One notable example is the CIA-authored Operation “Gladio,” which involved a series of bomb outrages in Italy in the 1970s. These terrorist crimes were carried out to counter the growing influence of the Italian Communist Party and shift politics to the right, as part of a “strategy of tension.” The Italicus train near Bologna was targeted in 1974, and in 1980 a bomb was exploded in the Bologna station’s waiting room, killing 85 people.

Whoever carried out the bombings, however, the effect is the same. Such is the reactionary role played by terrorism that it is difficult to know where bankrupt politics ends and state provocation begins.

The resort to indiscriminate terror attacks aimed at the maximum destruction of human life is the hallmark of groupings deeply hostile to the interests of the working class.
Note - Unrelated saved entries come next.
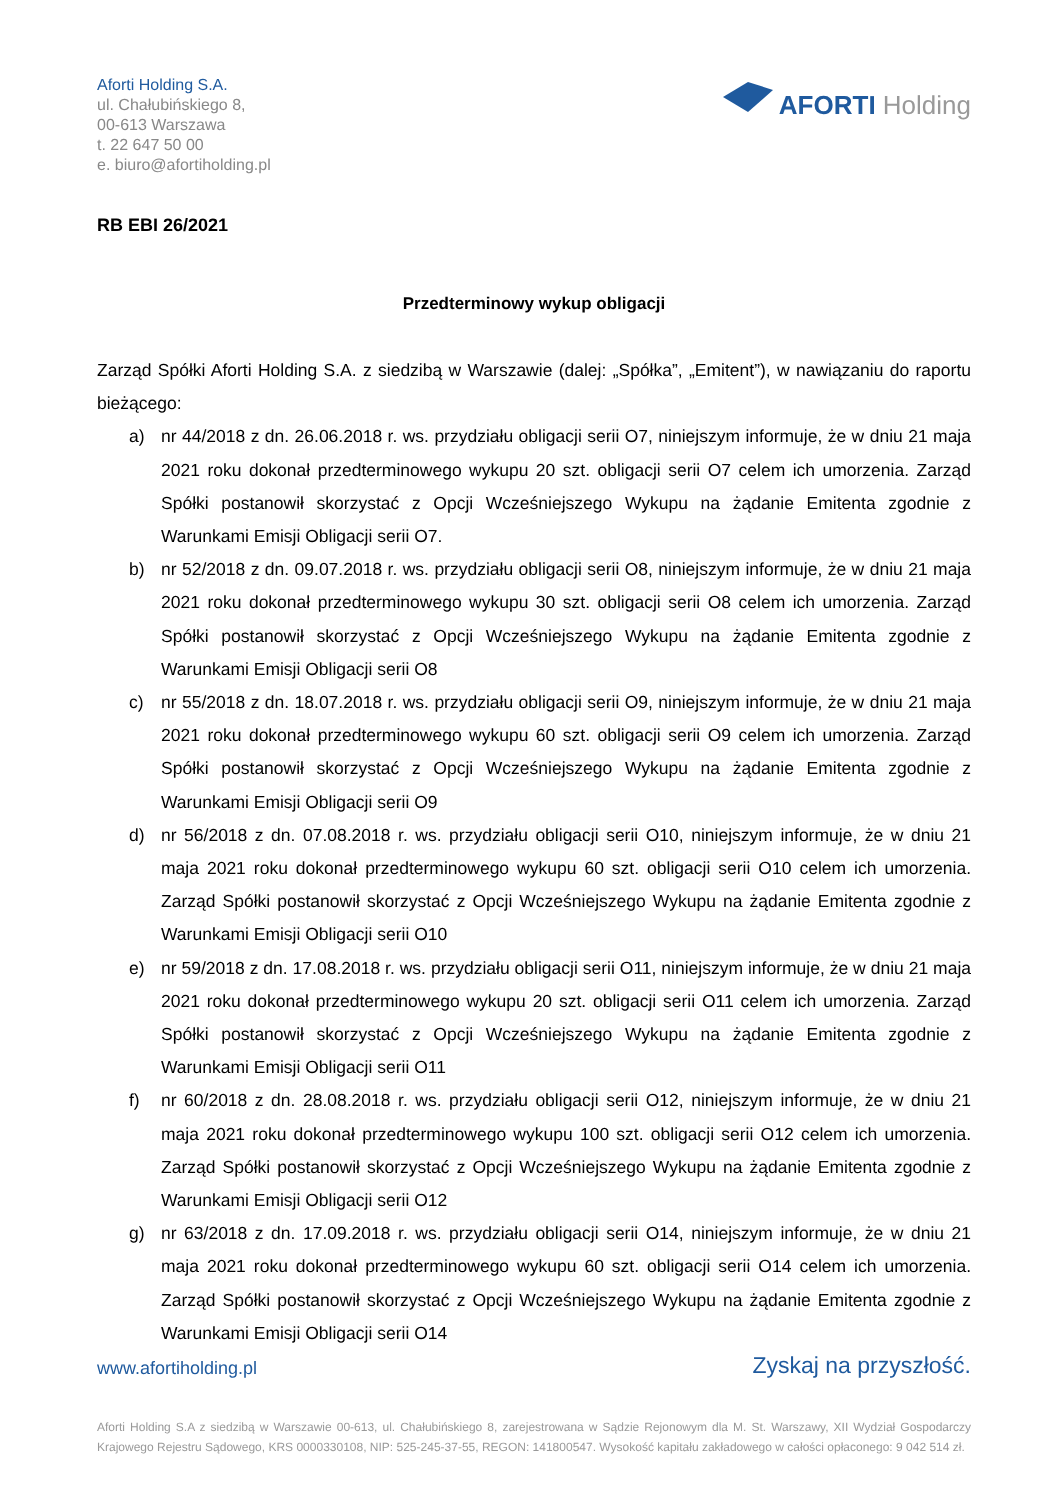Aforti Holding S.A.
ul. Chałubińskiego 8,
00-613 Warszawa
t. 22 647 50 00
e. biuro@afortiholding.pl
AFORTI Holding
RB EBI 26/2021
Przedterminowy wykup obligacji
Zarząd Spółki Aforti Holding S.A. z siedzibą w Warszawie (dalej: „Spółka”, „Emitent”), w nawiązaniu do raportu bieżącego:
a) nr 44/2018 z dn. 26.06.2018 r. ws. przydziału obligacji serii O7, niniejszym informuje, że w dniu 21 maja 2021 roku dokonał przedterminowego wykupu 20 szt. obligacji serii O7 celem ich umorzenia. Zarząd Spółki postanowił skorzystać z Opcji Wcześniejszego Wykupu na żądanie Emitenta zgodnie z Warunkami Emisji Obligacji serii O7.
b) nr 52/2018 z dn. 09.07.2018 r. ws. przydziału obligacji serii O8, niniejszym informuje, że w dniu 21 maja 2021 roku dokonał przedterminowego wykupu 30 szt. obligacji serii O8 celem ich umorzenia. Zarząd Spółki postanowił skorzystać z Opcji Wcześniejszego Wykupu na żądanie Emitenta zgodnie z Warunkami Emisji Obligacji serii O8
c) nr 55/2018 z dn. 18.07.2018 r. ws. przydziału obligacji serii O9, niniejszym informuje, że w dniu 21 maja 2021 roku dokonał przedterminowego wykupu 60 szt. obligacji serii O9 celem ich umorzenia. Zarząd Spółki postanowił skorzystać z Opcji Wcześniejszego Wykupu na żądanie Emitenta zgodnie z Warunkami Emisji Obligacji serii O9
d) nr 56/2018 z dn. 07.08.2018 r. ws. przydziału obligacji serii O10, niniejszym informuje, że w dniu 21 maja 2021 roku dokonał przedterminowego wykupu 60 szt. obligacji serii O10 celem ich umorzenia. Zarząd Spółki postanowił skorzystać z Opcji Wcześniejszego Wykupu na żądanie Emitenta zgodnie z Warunkami Emisji Obligacji serii O10
e) nr 59/2018 z dn. 17.08.2018 r. ws. przydziału obligacji serii O11, niniejszym informuje, że w dniu 21 maja 2021 roku dokonał przedterminowego wykupu 20 szt. obligacji serii O11 celem ich umorzenia. Zarząd Spółki postanowił skorzystać z Opcji Wcześniejszego Wykupu na żądanie Emitenta zgodnie z Warunkami Emisji Obligacji serii O11
f) nr 60/2018 z dn. 28.08.2018 r. ws. przydziału obligacji serii O12, niniejszym informuje, że w dniu 21 maja 2021 roku dokonał przedterminowego wykupu 100 szt. obligacji serii O12 celem ich umorzenia. Zarząd Spółki postanowił skorzystać z Opcji Wcześniejszego Wykupu na żądanie Emitenta zgodnie z Warunkami Emisji Obligacji serii O12
g) nr 63/2018 z dn. 17.09.2018 r. ws. przydziału obligacji serii O14, niniejszym informuje, że w dniu 21 maja 2021 roku dokonał przedterminowego wykupu 60 szt. obligacji serii O14 celem ich umorzenia. Zarząd Spółki postanowił skorzystać z Opcji Wcześniejszego Wykupu na żądanie Emitenta zgodnie z Warunkami Emisji Obligacji serii O14
www.afortiholding.pl Zyskaj na przyszłość.
Aforti Holding S.A z siedzibą w Warszawie 00-613, ul. Chałubińskiego 8, zarejestrowana w Sądzie Rejonowym dla M. St. Warszawy, XII Wydział Gospodarczy Krajowego Rejestru Sądowego, KRS 0000330108, NIP: 525-245-37-55, REGON: 141800547. Wysokość kapitału zakładowego w całości opłaconego: 9 042 514 zł.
There is an intimate connection between the methods employed by terrorist organizations and the nationalist or religio-communalist politics upon which they are based.

The conflicts with imperialist governments of such organizations—whether secularist like ETA or Islamic fundamentalist like Al Qaeda—are not motivated by the progressive struggle for the political, social and economic unification and emancipation of the world’s peoples. Both ETA and Al Qaeda are the representatives of bourgeois and petty-bourgeois forces that seek only a more favorable accommodation with the imperialist powers—one that would enable them to share in the fruits of the exploitation of the workers and oppressed masses.

This reactionary orientation underlies their callous indifference to the fate of the workers and young people who are the target of their outrages, whether in Spain, the United States or elsewhere.

The belief that such random acts of brutality and violence will compel the ruling class to reach an accommodation has been the hallmark of every terror campaign for decades past. Nothing progressive can possibly emerge from such a criminal political perspective. Instead, terrorism plays directly into the hands of the most right-wing warmongers within the ruling elite.

The Madrid bombings will only give succor not just to Aznar, but to the Bush administration in the US and the Blair government in Britain. They must be condemned unreservedly.